Pegou o necessário, fechou o armário e caminhou rumo à escada que conduzia ao andar superior. Um ou outro aluno, retardatário, subia às pressas, vencendo dois degraus de cada vez. Sentiu uma certa inveja daquela juventude, daquela adolescência confusa mas cheia de de energia e de sonhos.

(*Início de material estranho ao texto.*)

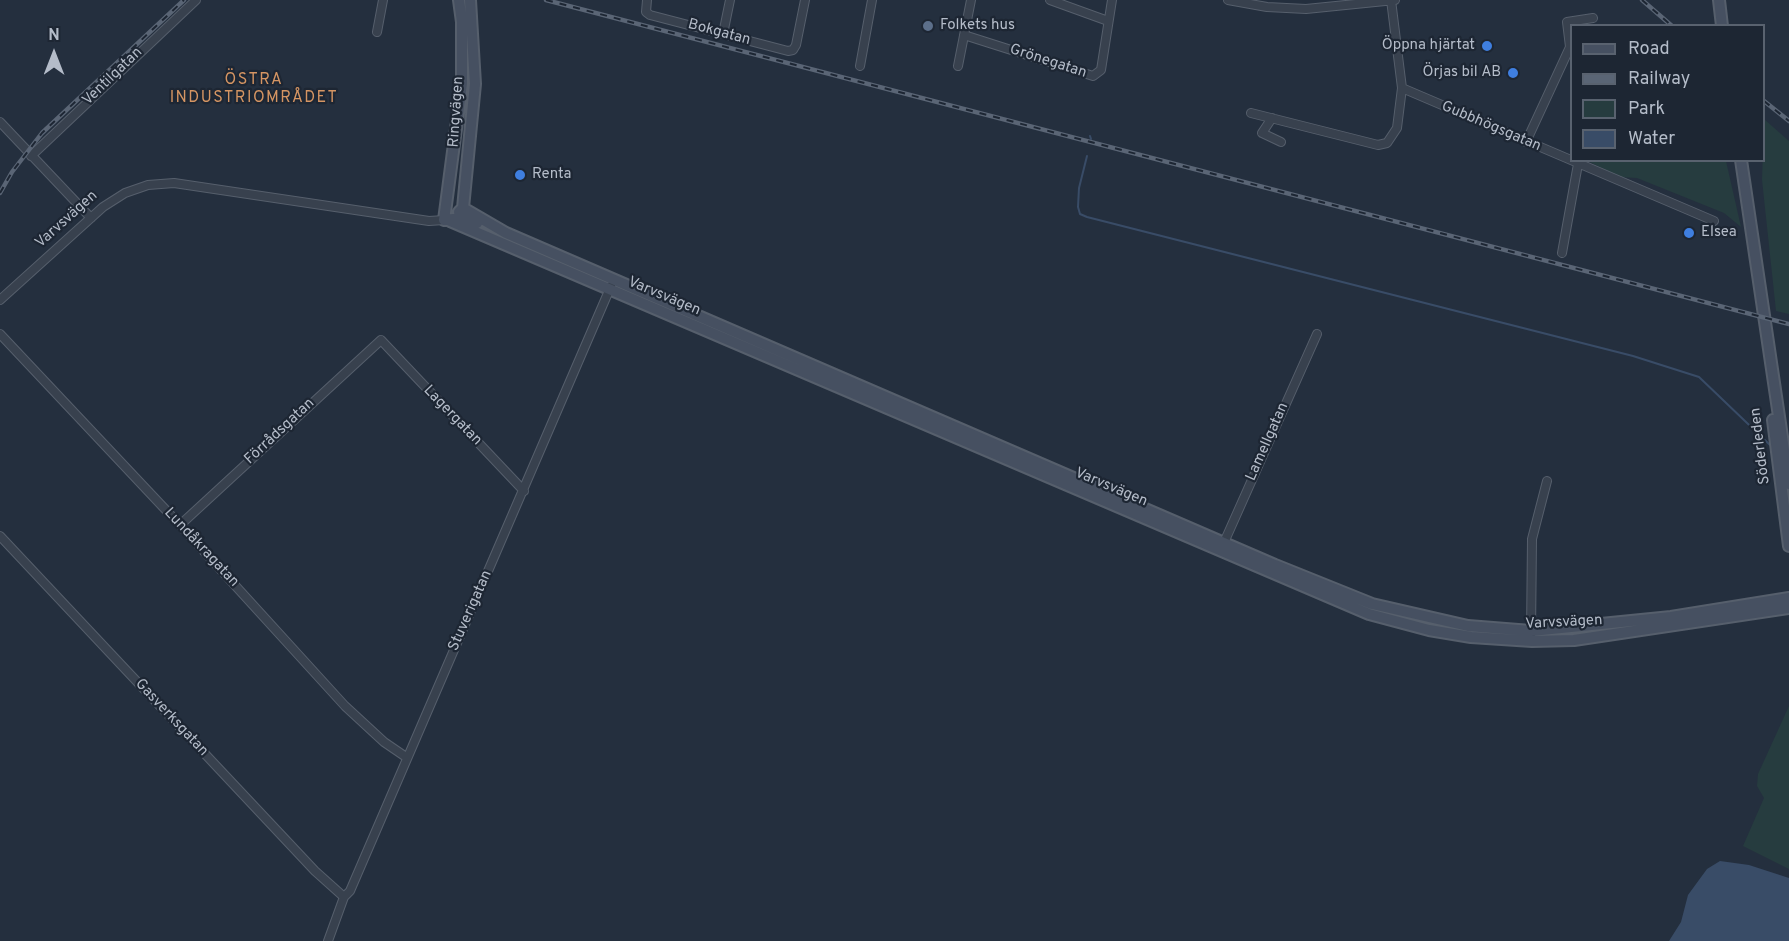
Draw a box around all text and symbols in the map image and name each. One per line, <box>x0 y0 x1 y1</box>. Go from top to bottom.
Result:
street label: Bokgatan <box>686 16 752 50</box>
place label: Folkets hus <box>940 17 1015 35</box>
marker: Folkets hus <box>921 19 935 33</box>
north arrow <box>24 24 84 84</box>
legend <box>1570 24 1765 162</box>
text: N <box>48 26 60 46</box>
place label: Öppna hjärtat <box>1382 37 1475 55</box>
text: Road <box>1628 38 1670 61</box>
marker: Öppna hjärtat <box>1480 39 1494 53</box>
street label: Grönegatan <box>1007 41 1089 83</box>
street label: Ventilgatan <box>79 44 147 110</box>
place label: Örjas bil AB <box>1423 64 1501 82</box>
marker: Örjas bil AB <box>1506 66 1520 80</box>
text: Railway <box>1628 68 1690 91</box>
district label: ÖSTRA INDUSTRIOMRÅDET <box>170 71 338 109</box>
street label: Ringvägen <box>446 76 468 148</box>
street label: Gubbhögsgatan <box>1438 98 1544 156</box>
text: Park <box>1628 98 1665 121</box>
text: Water <box>1628 128 1675 151</box>
place label: Renta <box>532 166 571 184</box>
marker: Renta <box>513 168 527 182</box>
street label: Varvsvägen <box>32 187 102 253</box>
place label: Elsea <box>1701 224 1737 242</box>
marker: Elsea <box>1682 226 1696 240</box>
street label: Varvsvägen <box>625 274 703 320</box>
street label: Lagergatan <box>419 382 485 450</box>
street label: Förrådsgatan <box>241 395 319 469</box>
street label: Lamellgatan <box>1243 400 1293 484</box>
street label: Söderleden <box>1747 407 1775 485</box>
street label: Varvsvägen <box>1072 465 1150 511</box>
street label: Lundåkragatan <box>160 505 242 591</box>
street label: Stuverigatan <box>445 568 497 654</box>
street label: Varvsvägen <box>1525 612 1603 634</box>
street label: Gasverksgatan <box>131 676 211 760</box>

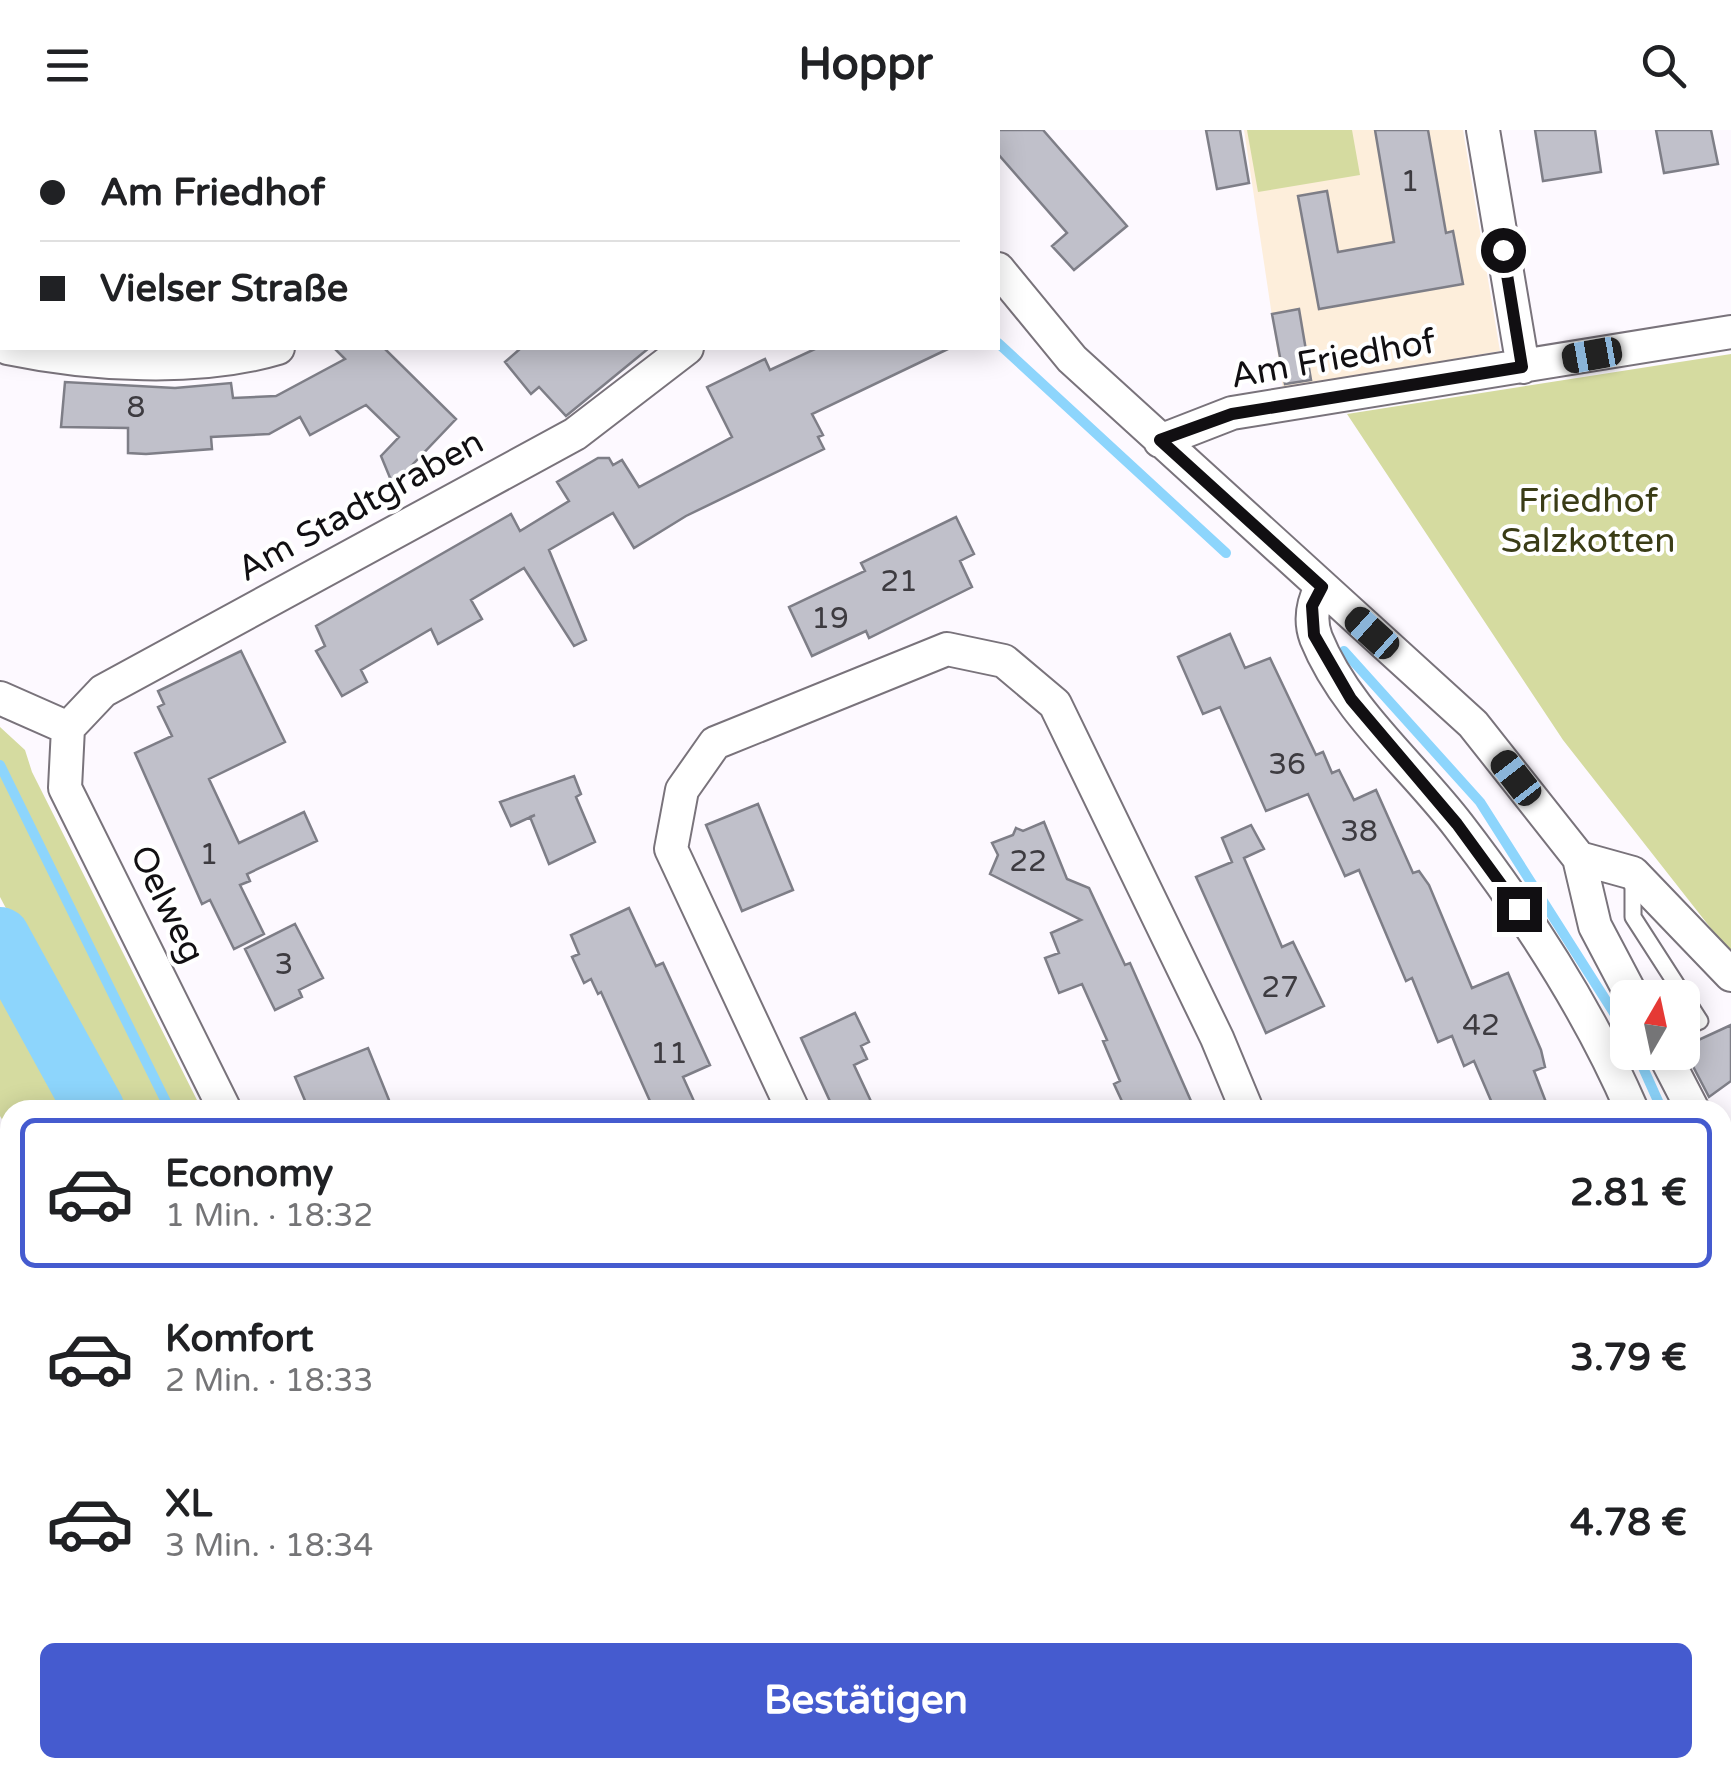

"És todo certeza. Já não sabes sofrer." Drummond novamente. Mas ele sofria e, ao vencer o primeiro lanço, sentiu uma pequena vertigem. Seu corpo cansado, já envelhecido por anos e anos de trabalho, acusou o esforço despendido. Seus olhos ficaram nublados e um imenso cansaço fez com que buscasse o apoio da parede. Fraqueza na certa. Nos últimos dias nada comera. Depois do enterro de Ana, um parente oferecera ajuda, quiseram levá-lo embora mas ele recusara. Voltar para casa era penoso mas mais difícil seria conviver com os parentes, verdadeiros estranhos que usavam o mesmo sobrenome.

Tudo se resumia no seguinte: como suportar o que lhe restava de vida? Como suportar os outros?

Avançou pelo corredor como um autômato. Na verdade arrastava um corpo envelhecido e uma alma semimorta. Numa fração de segundo recordou seu início de carreira como professor de Português. Seus planos, seu entusiasmo. Trinta e tantos anos depois o entusiasmo desaparecera. Nos últimos anos, cada vez mais, sentia dificuldade de conviver com seus alunos e seus colegas mais jovens. Faltava paciência; a comunicação era difícil, poucos se interessavam por livros e ele, o professor, que deveria estimular o interesse da juventude pelos clássicos, já se sentia sem forças para lutar contra a impaciência dos alunos.

Nos últimos anos pensava muito na aposentadoria. Pretendiam mudar-se para o litoral, que Ana tanto amava, e envelhecer juntos. Não tiveram filhos, mais por causa dele - o que de certa forma revelava egoísmo de sua parte. Ana aceitara a decisão por amor a ele... Agora ela se fora e o passado não mais podia ser modificado.

Nesse momento deu-se conta que já estava na sala, atrás da mesa, olhando para os alunos com os dedos polegares e indicadores apoiados no tampo da mesa, seu velho costume.

Disse bom-dia. Os alunos responderam e, sensíveis, esperaram o velho professor dizer alguma coisa. Aquele velho maçante por quem, no fundo, tinham uma grande estima.

Por um momento passou os olhos pela classe; quarenta pares de jovens e brilhantes olhos esperavam, solidários, que o mestre tivesse forças para iniciar a aula.